Directions: Please, without any pictures, set down exactly the part of the listing below that opens with the line containing "focal_mm: 4.25" and closes with the line containing "vfov_deg: 38.3".

Input material:
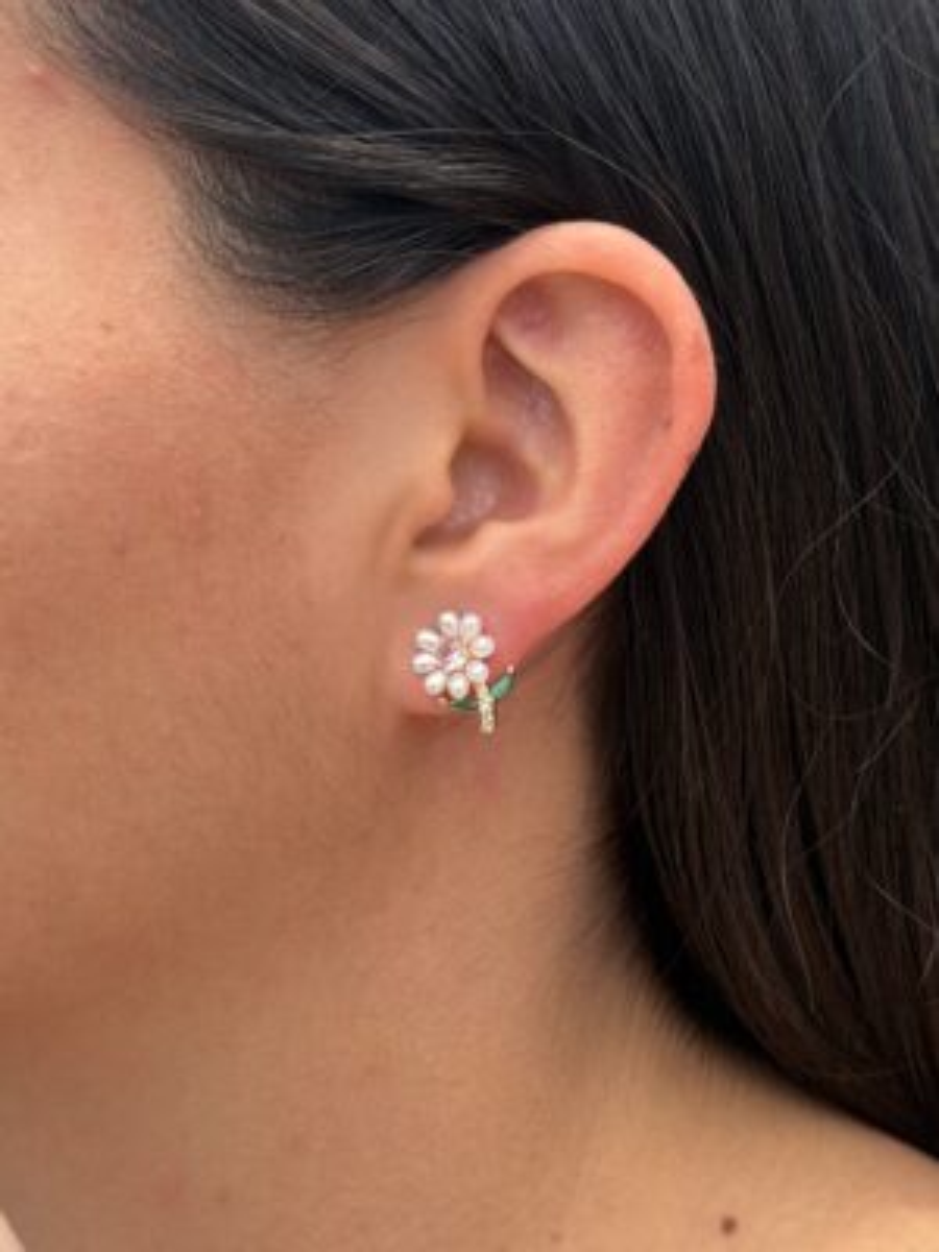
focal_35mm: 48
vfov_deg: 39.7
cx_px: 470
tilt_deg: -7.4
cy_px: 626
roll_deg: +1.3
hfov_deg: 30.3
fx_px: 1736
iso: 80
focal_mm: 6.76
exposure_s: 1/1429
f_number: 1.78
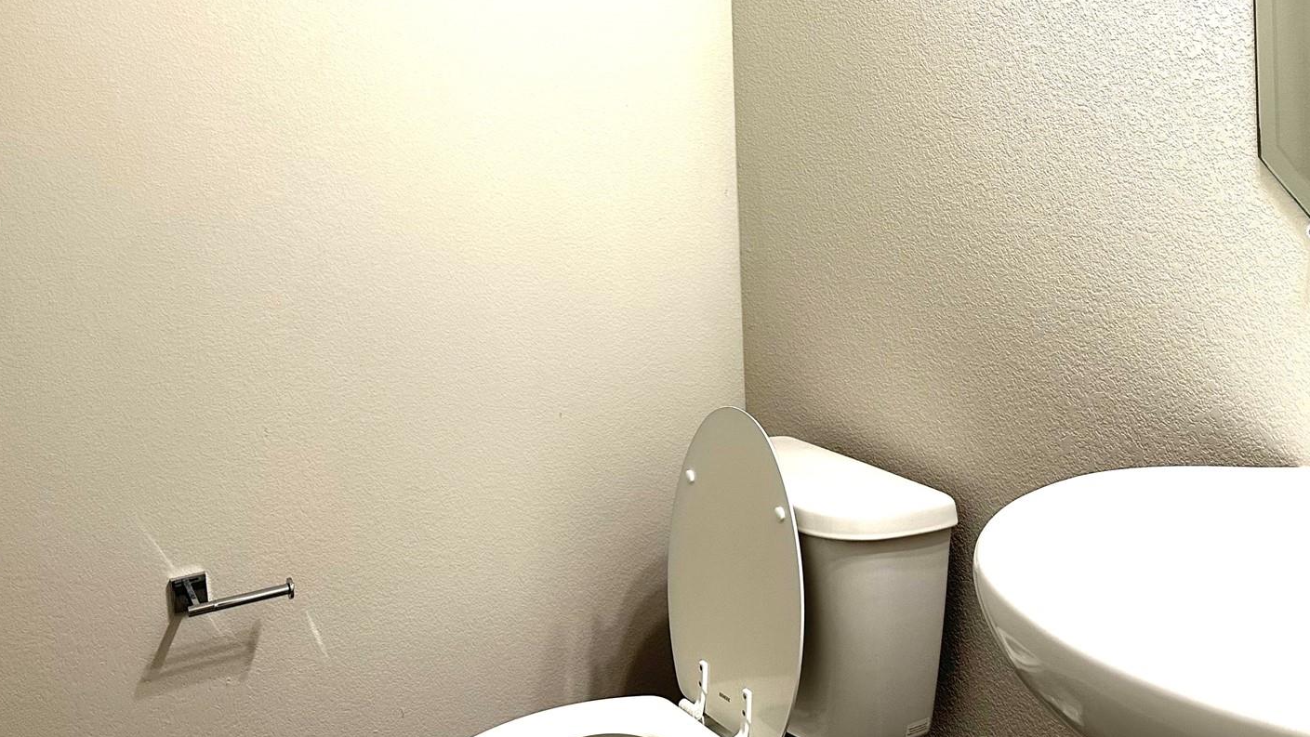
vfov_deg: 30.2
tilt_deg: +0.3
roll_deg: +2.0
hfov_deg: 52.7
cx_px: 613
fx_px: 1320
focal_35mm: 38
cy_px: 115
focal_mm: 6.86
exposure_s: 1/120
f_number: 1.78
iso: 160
==
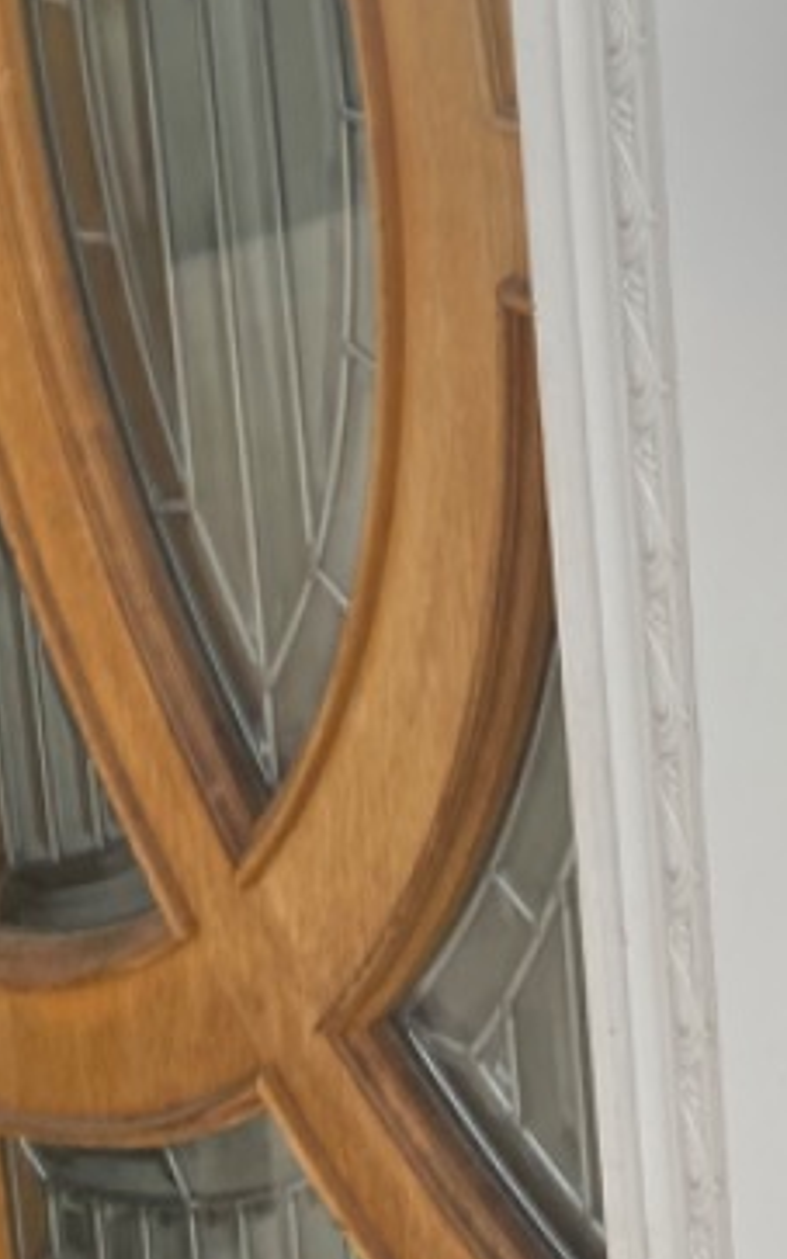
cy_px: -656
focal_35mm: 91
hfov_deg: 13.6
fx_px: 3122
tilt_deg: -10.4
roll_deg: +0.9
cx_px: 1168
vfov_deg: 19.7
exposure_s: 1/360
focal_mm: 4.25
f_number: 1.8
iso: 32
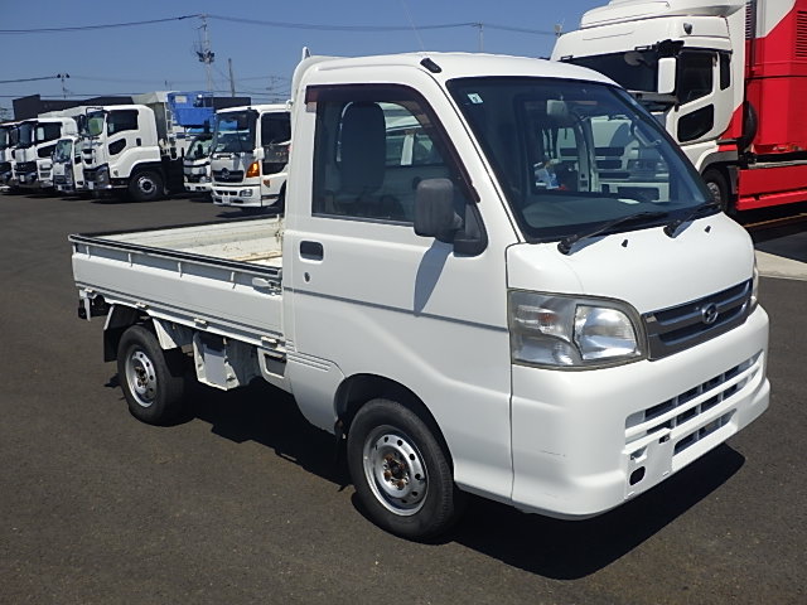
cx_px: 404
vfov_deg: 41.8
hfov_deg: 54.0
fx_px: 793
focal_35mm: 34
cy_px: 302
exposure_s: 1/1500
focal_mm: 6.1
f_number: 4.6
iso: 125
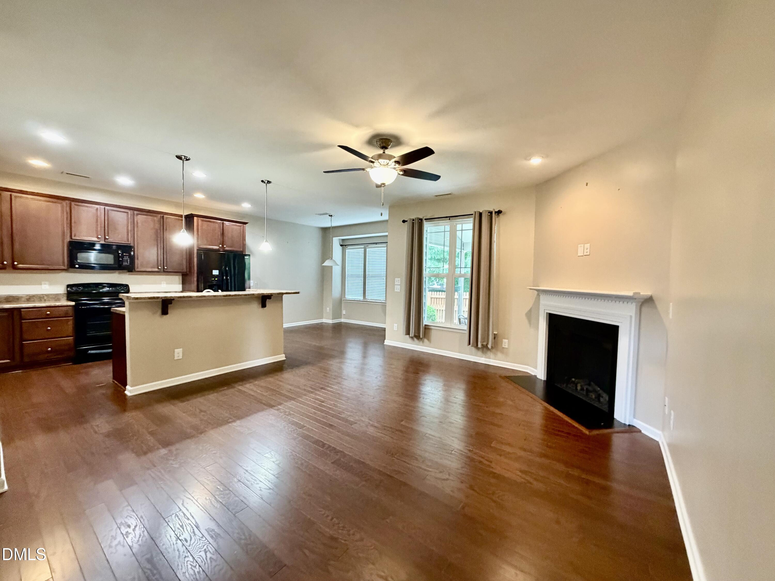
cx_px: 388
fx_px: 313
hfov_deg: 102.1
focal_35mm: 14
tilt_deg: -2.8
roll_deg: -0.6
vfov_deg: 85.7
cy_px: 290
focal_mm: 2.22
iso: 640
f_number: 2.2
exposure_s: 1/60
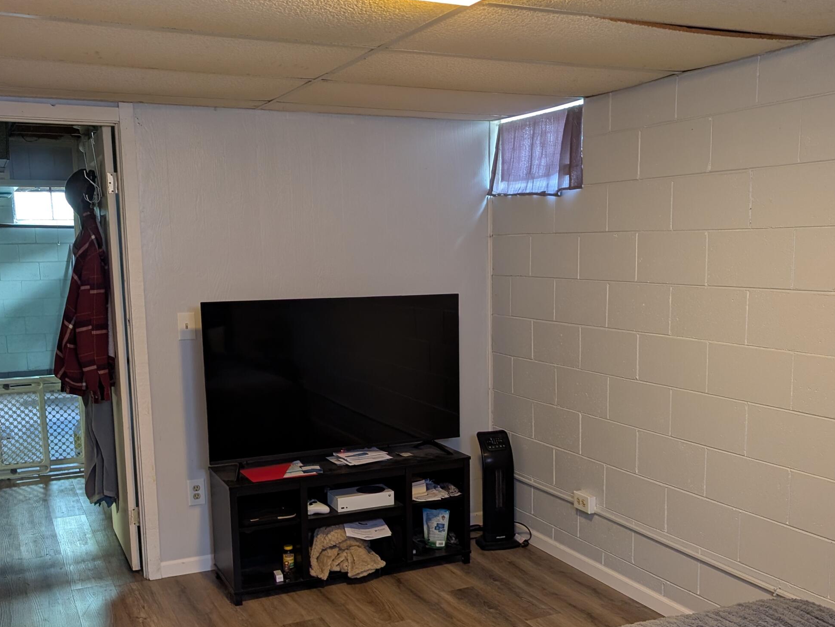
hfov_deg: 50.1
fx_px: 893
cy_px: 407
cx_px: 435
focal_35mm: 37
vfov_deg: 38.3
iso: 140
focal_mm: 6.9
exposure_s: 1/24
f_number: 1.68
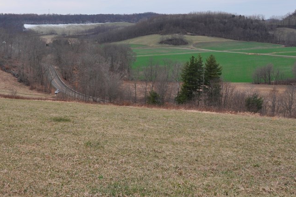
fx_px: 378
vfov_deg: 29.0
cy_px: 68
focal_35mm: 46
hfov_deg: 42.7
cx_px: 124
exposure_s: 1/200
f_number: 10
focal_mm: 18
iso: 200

Answer for this exercise:
focal_mm: 4.25
f_number: 1.8
iso: 32
cx_px: 404
vfov_deg: 41.8
hfov_deg: 54.0
fx_px: 793
focal_35mm: 34
cy_px: 302
exposure_s: 1/1500
focal_mm: 6.1
f_number: 4.6
iso: 125
cx_px: 388
fx_px: 313
hfov_deg: 102.1
focal_35mm: 14
tilt_deg: -2.8
roll_deg: -0.6
vfov_deg: 85.7
cy_px: 290
focal_mm: 2.22
iso: 640
f_number: 2.2
exposure_s: 1/60
hfov_deg: 50.1
fx_px: 893
cy_px: 407
cx_px: 435
focal_35mm: 37
vfov_deg: 38.3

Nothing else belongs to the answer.